◆ PROBLEM TO WORK ON:
Repeat all of the records word for word, but skip any picture.

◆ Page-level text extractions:
= = = = =

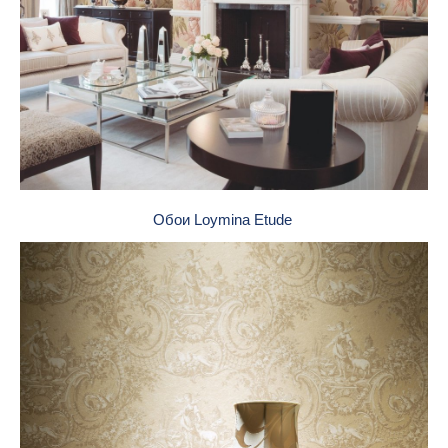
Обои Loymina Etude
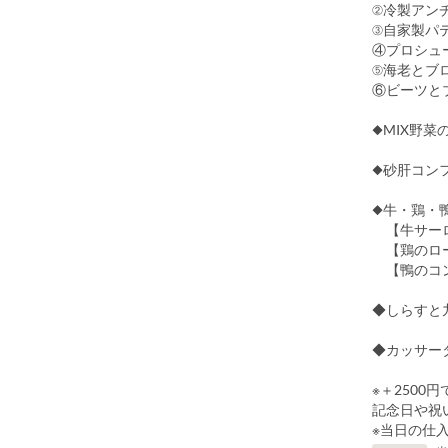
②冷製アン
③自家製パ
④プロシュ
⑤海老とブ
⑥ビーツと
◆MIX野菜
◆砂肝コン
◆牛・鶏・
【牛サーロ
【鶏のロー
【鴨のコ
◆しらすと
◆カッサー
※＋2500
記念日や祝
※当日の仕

= = = = =

◆ EXERCISE OUTPUT:
Обои Loymina Etude
②冷製アン
③自家製パ
④プロシュ
⑤海老とブ
⑥ビーツと
◆MIX野菜
◆砂肝コン
◆牛・鶏・
【牛サーロ
【鶏のロー
【鴨のコ
◆しらすと
◆カッサー
※＋2500
記念日や祝
※当日の仕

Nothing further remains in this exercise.